Poursuite des négociations en vue d’un Accord non-marchand bruxellois 2021-2024

Evolution positive des négociations

BRUXEO se réjouit de la décision du Gouvernement du 01 juillet 2021 (communiqué de presse). Celle-ci permet d’augmenter considérablement l’enveloppe budgétaire pour le secteur non marchand, d’octroyer un budget pour les compétences relevant de la Région de Bruxelles-Capitale et d’élargir le périmètre aux travailleurs relevant des dispositifs agréés et/ou subventionnés ainsi qu’aux travailleurs hors cadre affectés au support des missions des entités publiques concernées. Ce nouveau cadre permet d’envisager la conclusion d’un nouvel accord non marchand.

Juste compromis à trouver

Toutefois, il n’a pas encore été possible de trouver le juste compromis sur les principes devant mener à la conclusion d’un accord non marchand COCOF-COCOM-RBC 2021-24. Les discussions se poursuivront en septembre.

En ce qui concerne la VGC, un budget de 5 millions a été dégagé. BRUXEO est en attente d’information de la part du cabinet Van den Brandt concernant la concertation et l’affectation de ce montant.

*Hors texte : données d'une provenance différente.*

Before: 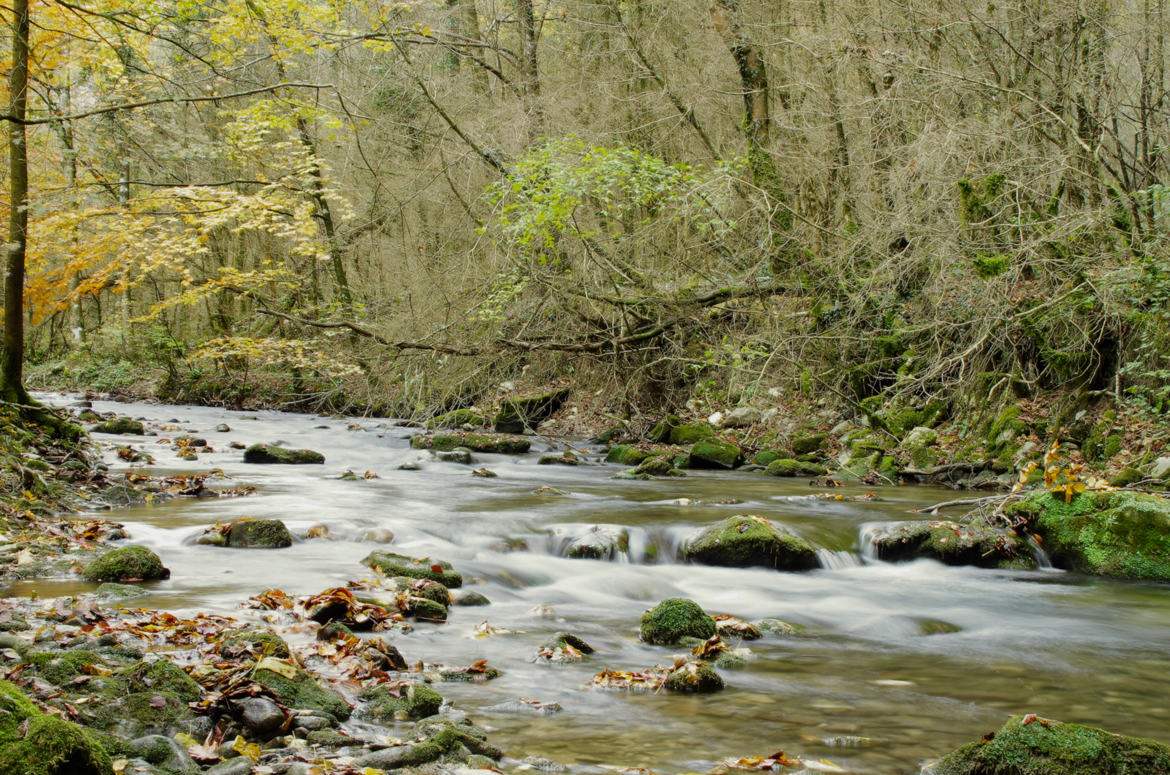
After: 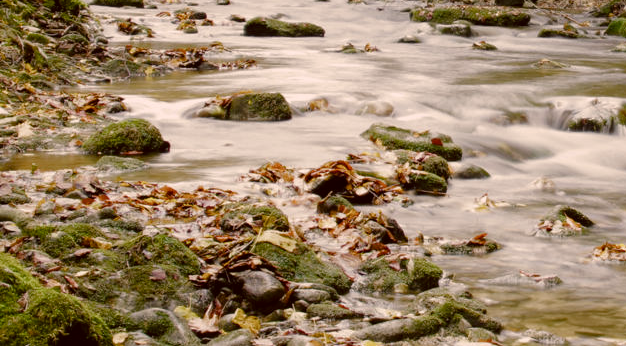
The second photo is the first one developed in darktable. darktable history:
crop and rotate: top 55.116%, right 46.483%, bottom 0.161%
color balance rgb: perceptual saturation grading › global saturation 20%, perceptual saturation grading › highlights -49.683%, perceptual saturation grading › shadows 26.044%, global vibrance 20%
color correction: highlights a* 10.19, highlights b* 9.66, shadows a* 8.73, shadows b* 8.39, saturation 0.778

Points d'attention de BRUXEO

Dans le cadre de ces discussions, BRUXEO défend notamment :

  • l’intégration dans le périmètre de l’accord de l’ensemble des secteurs et services non marchands bruxellois relevant de dispositifs agréés et/ou subventionnés par les entités publiques concernées et le financement à 100% des mesures pour tous ces secteurs ;
  • des avancés pour l’ensemble des secteurs et des travailleurs du secteur non marchand en répartissant le budget entre les secteurs en fonction du volume d’ETP et en créant des solidarités afin de tenir compte de l’importance du passage à l’IF.IC pour les secteurs MR/MRS, MSP, IHP et CRF, dès juillet 2022 ;
  • une amélioration de l’attractivité des métiers et de la qualité des services via des revalorisations salariales, la reconnaissance et la valorisation des fonctions supports, la création nette d’emplois supplémentaires et la suppression de freins financiers et réglementaires ;
  • une prise en charge à 100% des frais de mobilité en transports en commun « domicile-lieu de travail » tant pour les travailleurs que pour les employeurs.